Estaba agotado, agitado y triste. Había sido uno de esos días que solo quería olvidar.

A las 4 de la mañana del día 2 de enero de 2020 alguien tocaba mi brazo bruscamente tratando de despertarme. La insistencia me hizo abrir los ojos pausadamente dando evidencia de mi cansancio habitual. Cuando me di cuenta que era mi madre mis ojos se abrieron como plato, vi su rostro desconcertado. Ella y mi hermana estaban despiertas y vestidas, al parecer yo era el único que no había escuchado el móvil que minutos antes había sonado. Llamamos un taxi, llegó 5 minutos después. En el camino mi mente se hacía muchas preguntas, mis pensamientos luchaban por volverse importantes y a veces había solo silencio. A esa hora el cielo oscuro abonaba al ambiente melancolía.

Antes de subir a la habitación 503 sentí que mis pasos eran lentos, que el ascensor demoró más de lo habitual y sentí por primera vez ganas de llegar a la habitación donde sólo recibía malas noticias. La puerta estaba abierta, mi hermana Salió a darnos la noticia: El cáncer se había llevado a mi padre.

Era uno de esos días en los que nada interesante había ocurrido y no era necesario recordarlo.

A las 4 de la mañana del 2 de abril de 2020, desperté un poco asustado, un tanto sudado y con lágrimas en mis ojos. Nadie me había despertado.

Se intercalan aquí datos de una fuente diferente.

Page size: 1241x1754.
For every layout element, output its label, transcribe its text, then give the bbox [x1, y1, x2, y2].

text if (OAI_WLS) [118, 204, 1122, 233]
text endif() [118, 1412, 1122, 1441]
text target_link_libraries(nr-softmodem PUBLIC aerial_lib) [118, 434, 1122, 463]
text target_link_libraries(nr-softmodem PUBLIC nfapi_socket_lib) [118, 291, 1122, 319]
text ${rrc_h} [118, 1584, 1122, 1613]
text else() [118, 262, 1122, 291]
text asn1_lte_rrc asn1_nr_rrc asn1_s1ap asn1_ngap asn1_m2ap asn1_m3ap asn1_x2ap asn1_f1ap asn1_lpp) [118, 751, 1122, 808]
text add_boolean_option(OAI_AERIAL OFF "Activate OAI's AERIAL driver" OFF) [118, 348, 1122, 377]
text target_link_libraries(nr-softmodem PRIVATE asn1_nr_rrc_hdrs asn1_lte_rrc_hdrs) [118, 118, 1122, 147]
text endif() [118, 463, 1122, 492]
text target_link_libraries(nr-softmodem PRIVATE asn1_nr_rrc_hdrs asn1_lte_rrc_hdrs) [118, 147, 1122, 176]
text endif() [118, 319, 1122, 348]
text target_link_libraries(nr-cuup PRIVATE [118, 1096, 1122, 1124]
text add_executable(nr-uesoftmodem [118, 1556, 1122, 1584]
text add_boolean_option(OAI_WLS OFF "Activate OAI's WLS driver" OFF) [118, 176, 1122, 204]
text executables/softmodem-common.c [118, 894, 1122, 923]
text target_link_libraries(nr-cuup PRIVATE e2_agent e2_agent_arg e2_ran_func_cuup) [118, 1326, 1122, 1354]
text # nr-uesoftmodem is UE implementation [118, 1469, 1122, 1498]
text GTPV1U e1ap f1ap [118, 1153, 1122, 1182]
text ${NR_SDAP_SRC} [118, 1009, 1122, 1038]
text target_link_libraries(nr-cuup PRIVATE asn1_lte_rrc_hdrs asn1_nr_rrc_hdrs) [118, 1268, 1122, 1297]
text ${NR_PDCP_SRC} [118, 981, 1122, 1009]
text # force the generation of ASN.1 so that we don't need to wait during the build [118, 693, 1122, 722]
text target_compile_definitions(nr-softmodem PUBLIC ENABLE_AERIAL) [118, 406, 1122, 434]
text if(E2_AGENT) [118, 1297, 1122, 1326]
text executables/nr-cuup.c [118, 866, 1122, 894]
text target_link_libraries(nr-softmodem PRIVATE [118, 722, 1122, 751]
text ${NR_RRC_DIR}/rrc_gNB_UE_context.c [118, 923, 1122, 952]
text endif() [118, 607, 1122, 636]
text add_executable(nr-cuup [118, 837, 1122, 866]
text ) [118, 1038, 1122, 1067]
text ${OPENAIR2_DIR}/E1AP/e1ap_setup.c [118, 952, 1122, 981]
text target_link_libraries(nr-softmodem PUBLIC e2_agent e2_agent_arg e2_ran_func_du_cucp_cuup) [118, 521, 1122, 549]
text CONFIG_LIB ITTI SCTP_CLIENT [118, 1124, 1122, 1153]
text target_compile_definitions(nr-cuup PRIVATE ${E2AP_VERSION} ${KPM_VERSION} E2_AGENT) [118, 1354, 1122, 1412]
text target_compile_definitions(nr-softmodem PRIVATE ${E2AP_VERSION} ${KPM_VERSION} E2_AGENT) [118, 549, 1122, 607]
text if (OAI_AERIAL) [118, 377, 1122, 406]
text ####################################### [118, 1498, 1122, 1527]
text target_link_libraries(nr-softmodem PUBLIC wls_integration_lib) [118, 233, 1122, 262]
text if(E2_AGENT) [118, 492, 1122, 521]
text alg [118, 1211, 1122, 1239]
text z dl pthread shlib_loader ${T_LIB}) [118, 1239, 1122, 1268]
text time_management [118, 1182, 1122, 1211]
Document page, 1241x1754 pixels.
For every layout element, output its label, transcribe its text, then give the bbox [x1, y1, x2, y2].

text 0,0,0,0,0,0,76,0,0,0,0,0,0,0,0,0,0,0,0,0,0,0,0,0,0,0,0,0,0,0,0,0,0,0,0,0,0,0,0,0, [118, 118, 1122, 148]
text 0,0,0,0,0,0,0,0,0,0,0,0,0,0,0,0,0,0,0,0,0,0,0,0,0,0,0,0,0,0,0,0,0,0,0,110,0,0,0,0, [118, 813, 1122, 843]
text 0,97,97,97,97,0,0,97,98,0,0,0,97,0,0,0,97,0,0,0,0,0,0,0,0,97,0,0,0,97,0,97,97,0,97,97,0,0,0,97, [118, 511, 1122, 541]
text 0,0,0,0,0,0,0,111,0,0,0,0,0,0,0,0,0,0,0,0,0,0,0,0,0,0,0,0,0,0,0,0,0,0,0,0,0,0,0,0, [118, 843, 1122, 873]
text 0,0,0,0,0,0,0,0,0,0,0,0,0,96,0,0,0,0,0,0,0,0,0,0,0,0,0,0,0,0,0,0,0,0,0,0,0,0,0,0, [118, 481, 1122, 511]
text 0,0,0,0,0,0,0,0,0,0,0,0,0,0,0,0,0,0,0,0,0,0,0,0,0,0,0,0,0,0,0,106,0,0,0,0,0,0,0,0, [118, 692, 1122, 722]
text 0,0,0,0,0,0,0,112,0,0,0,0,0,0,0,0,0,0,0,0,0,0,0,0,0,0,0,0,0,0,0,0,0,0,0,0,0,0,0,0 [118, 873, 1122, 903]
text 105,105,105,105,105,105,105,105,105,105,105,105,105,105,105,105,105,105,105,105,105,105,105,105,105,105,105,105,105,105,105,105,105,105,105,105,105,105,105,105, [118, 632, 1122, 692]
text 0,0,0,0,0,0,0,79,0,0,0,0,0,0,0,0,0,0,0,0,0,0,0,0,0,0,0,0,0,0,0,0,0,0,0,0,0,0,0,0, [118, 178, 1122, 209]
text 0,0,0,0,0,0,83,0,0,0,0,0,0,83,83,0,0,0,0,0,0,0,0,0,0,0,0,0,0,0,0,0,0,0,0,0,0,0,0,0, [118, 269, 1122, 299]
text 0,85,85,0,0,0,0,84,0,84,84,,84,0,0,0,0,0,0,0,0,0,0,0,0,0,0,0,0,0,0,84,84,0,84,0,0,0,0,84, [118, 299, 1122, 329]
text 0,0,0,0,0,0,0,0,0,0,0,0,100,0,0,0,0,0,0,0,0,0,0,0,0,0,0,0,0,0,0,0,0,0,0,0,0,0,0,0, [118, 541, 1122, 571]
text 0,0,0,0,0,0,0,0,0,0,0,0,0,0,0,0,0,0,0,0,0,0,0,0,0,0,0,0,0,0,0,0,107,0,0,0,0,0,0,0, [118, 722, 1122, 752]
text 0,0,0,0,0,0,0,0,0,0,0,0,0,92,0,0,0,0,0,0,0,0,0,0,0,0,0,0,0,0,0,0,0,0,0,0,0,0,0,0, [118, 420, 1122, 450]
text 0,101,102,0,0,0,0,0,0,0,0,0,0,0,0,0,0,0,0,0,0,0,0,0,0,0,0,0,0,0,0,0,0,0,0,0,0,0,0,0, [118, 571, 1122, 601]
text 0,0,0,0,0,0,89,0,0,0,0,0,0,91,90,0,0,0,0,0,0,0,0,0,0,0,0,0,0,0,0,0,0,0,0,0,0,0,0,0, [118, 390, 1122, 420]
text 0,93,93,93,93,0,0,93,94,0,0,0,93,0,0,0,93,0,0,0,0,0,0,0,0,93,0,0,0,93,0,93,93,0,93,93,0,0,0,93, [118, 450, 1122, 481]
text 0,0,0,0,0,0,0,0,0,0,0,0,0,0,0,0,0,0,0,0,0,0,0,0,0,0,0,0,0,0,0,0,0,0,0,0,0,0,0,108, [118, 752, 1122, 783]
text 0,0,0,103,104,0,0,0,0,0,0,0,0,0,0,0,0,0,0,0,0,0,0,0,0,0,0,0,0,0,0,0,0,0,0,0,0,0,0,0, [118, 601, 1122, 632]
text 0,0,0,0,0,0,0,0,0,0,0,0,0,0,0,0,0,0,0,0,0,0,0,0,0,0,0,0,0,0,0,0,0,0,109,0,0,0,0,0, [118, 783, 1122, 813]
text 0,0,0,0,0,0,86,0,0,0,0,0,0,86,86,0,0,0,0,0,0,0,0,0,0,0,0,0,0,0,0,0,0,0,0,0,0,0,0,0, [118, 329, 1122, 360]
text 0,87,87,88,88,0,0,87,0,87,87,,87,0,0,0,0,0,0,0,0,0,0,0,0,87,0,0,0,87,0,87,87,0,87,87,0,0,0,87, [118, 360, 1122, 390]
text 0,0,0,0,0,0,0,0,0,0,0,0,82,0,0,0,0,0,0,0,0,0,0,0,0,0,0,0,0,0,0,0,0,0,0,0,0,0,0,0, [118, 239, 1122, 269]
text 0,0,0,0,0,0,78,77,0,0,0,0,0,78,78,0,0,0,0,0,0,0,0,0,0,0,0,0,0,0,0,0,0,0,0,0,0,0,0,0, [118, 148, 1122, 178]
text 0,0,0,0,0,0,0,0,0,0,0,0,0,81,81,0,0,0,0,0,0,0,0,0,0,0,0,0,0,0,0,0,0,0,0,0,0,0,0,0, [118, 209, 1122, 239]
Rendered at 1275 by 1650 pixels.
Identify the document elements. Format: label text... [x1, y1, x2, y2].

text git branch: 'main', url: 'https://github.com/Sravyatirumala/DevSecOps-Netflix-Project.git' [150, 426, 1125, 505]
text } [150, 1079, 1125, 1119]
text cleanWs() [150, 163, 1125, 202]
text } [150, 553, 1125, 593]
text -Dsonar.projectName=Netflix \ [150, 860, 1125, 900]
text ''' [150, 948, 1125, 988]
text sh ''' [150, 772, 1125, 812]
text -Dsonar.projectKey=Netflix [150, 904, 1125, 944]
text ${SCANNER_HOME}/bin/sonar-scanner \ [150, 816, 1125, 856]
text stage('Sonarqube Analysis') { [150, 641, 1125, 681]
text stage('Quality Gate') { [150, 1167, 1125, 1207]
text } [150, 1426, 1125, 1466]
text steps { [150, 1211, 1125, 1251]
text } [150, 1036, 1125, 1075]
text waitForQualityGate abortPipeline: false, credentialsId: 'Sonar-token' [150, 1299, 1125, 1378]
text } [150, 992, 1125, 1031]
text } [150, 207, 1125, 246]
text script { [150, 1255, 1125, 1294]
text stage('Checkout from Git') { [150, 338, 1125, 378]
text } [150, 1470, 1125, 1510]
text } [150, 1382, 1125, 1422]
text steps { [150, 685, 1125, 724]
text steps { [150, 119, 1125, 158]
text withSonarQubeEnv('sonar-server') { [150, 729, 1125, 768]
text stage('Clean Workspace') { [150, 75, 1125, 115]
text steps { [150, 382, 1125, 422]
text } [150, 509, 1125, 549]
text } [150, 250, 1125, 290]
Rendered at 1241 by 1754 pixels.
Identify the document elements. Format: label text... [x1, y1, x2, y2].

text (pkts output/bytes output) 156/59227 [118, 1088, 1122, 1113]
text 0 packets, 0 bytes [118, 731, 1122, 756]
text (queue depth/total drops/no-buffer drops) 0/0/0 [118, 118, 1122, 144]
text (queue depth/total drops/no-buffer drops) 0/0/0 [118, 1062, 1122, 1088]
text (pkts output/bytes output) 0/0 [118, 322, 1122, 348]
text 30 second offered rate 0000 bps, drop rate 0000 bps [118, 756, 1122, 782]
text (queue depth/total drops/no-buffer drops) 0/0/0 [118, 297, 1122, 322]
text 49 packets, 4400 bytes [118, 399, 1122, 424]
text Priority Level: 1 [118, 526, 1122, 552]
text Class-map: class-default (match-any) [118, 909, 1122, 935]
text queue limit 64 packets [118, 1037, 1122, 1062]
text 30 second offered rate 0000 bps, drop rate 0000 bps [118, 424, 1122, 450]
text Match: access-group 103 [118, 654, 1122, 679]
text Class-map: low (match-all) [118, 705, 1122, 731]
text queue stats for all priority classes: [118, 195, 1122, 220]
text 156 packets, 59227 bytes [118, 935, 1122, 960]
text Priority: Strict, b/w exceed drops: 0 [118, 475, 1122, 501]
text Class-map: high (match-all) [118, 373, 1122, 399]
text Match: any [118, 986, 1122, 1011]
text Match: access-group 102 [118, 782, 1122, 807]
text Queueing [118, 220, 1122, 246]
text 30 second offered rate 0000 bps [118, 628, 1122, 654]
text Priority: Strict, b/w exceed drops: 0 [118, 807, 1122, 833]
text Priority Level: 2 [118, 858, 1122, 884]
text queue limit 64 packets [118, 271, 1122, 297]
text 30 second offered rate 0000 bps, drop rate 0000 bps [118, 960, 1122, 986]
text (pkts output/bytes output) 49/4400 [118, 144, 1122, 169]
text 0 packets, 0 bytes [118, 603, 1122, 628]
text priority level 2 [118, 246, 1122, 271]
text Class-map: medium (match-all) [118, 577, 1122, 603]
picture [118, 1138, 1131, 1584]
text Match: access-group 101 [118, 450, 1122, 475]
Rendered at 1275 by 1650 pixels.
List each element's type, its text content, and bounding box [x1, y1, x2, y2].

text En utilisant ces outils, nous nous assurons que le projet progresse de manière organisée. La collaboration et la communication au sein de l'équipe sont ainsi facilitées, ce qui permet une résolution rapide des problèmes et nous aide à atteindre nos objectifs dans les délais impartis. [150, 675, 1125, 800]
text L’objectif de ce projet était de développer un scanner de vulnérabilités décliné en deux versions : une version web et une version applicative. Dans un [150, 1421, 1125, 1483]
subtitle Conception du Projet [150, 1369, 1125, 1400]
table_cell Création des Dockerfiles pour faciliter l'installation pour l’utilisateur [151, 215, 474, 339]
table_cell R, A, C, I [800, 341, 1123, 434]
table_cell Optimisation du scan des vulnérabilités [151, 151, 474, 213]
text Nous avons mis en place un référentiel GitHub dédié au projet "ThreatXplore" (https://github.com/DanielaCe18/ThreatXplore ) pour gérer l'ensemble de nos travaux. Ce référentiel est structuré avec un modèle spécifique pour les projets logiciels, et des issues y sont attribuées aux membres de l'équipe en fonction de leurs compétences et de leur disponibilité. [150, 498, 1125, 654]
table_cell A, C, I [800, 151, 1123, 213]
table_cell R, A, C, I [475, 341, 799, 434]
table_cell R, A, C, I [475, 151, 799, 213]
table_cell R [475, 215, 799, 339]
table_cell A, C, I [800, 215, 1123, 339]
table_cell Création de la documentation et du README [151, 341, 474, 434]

No había que llamar un taxi, no tendría que llegar a la habitación 503 y no tendría que escuchar nuevamente la triste noticia.

Estos días de cuarentena he llevado mi duelo en silencio, en las cuatro paredes de mi habitación, con la ilusión de salir y ocupar mi mente con trabajo, amigos y alcohol. Este encierro, que lo veo como oportunidad de vida, me exige cordura y esperanza, aunque a veces poco a poco le cedo paso a la locura.

A veces tengo miedo de que otra vez sea 2 de enero de 2020, que alguien me despierte y que me toque repetir lo que hasta ahora denomino: el peor día de mi vida.